- Born: 1 March 1939 Liverpool, England
- Died: 14 June 2019 (aged 80) Melbourne, Australia
- Education: Australian National University
- Known for: Laboratory manual Molecular Cloning, work on oncoviruses
- Awards: Victorian Government Leadership and Innovation Award
- Scientific career
- Fields: Molecular biology
- Workplaces: MRC Laboratory of Molecular Biology, Salk Institute for Biological Studies, Cold Spring Harbor Laboratory, University of Texas Southwestern Medical Center, Peter MacCallum Cancer Centre
- Doctoral students: Kim Orth

= Joseph Sambrook =

British molecular biologist (1939–2019)

Joseph Frank Sambrook (1 March 1939 – 14 June 2019) was a British molecular biologist known for his studies of DNA oncoviruses and the molecular biology of normal and cancerous cells.

== Education and early career ==
Sambrook was educated at the University of Liverpool (BSc (hons) 1962) and obtained his PhD at the Australian National University in 1966. He did postdoctoral research at the MRC Laboratory of Molecular Biology (1966–67) and the Salk Institute for Biological Studies (1967–69). In 1969 he was hired by James D. Watson to work at the Cold Spring Harbor Laboratory in New York. Watson has been reported to say this was the best hiring decision he ever made. Joe was responsible for creating a combative creative environment at CSHL that fomented discovery. Subsequently, he worked at the University of Texas Southwestern Medical Center (Dallas).

== Achievements ==
Sambrook is best known for his studies on DNA tumor viruses and the molecular biology of normal and neoplastic cells. His Tumour Virus Group at Cold Spring Harbor identified and mapped all of the major genes of adenoviruses and SV40, determined their transcriptional control in infected and transformed cells, and elucidated the mechanism of integration of these viruses into the genome of the host cell. He has also made important contributions to the understanding of intracellular traffic and protein folding and is an influential leader in the field of the molecular genetics of human cancer.

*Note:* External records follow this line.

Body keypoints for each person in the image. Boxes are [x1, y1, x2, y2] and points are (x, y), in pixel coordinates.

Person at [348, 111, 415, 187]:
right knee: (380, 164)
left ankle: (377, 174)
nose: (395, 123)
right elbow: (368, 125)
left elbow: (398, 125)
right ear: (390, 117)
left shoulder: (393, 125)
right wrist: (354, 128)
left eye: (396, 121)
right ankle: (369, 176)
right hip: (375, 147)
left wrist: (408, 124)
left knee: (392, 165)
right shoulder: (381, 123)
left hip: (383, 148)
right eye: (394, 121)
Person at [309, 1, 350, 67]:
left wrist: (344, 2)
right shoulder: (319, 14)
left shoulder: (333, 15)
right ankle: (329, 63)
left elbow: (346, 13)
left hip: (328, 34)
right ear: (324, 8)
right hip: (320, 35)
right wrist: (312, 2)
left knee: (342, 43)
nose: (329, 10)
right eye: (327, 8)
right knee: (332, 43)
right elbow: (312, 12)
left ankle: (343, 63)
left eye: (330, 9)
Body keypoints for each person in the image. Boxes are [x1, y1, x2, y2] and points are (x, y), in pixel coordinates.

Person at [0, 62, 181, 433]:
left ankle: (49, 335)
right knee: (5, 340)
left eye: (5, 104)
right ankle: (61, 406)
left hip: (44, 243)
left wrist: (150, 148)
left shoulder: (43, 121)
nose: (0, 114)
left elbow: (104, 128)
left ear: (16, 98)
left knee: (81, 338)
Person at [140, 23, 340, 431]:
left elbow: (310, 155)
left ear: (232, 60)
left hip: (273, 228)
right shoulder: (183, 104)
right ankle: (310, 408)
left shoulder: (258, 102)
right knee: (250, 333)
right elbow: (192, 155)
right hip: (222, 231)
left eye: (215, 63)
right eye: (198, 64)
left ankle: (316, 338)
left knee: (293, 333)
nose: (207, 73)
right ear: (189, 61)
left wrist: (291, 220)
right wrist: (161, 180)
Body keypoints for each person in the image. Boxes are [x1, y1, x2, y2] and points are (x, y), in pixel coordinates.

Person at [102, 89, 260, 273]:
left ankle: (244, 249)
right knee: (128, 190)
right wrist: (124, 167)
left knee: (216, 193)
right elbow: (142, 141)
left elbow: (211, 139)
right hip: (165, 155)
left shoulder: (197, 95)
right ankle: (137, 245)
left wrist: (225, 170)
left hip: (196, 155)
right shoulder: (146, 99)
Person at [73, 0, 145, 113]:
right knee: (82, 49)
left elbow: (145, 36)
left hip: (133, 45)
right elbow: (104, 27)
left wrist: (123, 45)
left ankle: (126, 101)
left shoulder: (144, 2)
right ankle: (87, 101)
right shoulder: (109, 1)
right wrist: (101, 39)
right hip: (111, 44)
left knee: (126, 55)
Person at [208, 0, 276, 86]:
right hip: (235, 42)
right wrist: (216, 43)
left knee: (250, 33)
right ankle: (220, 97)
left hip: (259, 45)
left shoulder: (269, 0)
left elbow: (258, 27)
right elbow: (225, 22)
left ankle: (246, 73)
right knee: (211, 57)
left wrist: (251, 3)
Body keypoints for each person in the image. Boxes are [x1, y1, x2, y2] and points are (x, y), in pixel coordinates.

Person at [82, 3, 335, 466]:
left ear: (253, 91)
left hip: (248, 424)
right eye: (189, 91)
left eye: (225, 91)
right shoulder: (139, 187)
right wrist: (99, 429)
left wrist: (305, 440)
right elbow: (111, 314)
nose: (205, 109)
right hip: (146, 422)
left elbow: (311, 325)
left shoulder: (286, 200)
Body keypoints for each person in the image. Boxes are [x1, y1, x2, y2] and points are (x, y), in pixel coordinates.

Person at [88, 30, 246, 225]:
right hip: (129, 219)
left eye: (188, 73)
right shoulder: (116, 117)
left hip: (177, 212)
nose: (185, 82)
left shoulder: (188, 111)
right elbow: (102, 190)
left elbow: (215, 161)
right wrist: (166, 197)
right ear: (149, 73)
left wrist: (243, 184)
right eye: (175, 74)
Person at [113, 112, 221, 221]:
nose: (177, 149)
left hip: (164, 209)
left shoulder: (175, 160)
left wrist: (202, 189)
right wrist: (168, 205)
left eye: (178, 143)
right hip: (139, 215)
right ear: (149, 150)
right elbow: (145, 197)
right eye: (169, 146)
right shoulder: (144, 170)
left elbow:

Sambrook is a former director of research at the Peter MacCallum Cancer Centre in Melbourne. He was elected a Fellow of the Australian Academy of Science in 2000. and is a Fellow of the Royal Society. He was the founder and director of the Kathleen Cunningham Consortium for research into familial breast cancer, KConFab, that was established in 1995.

Sambrook has published four editions of the best-selling, highly influential laboratory manual Molecular Cloning, the third in 2001 with David Russell and the fourth in 2012 with Michael R. Green. He is also co-editor of Inspiring Science: Jim Watson and the Age of DNA and Life Illuminated: Selected Papers from Cold Spring Harbor Volume 2, 1972–1994. All three books were published by Cold Spring Harbor Laboratory Press.

In 2009 he was awarded the "Victorian Government Leadership and Innovation Award".

==Personal life==
Sambrook had three children from his first marriage to Thelma, and a daughter with his second wife, Professor Mary-Jane Gething.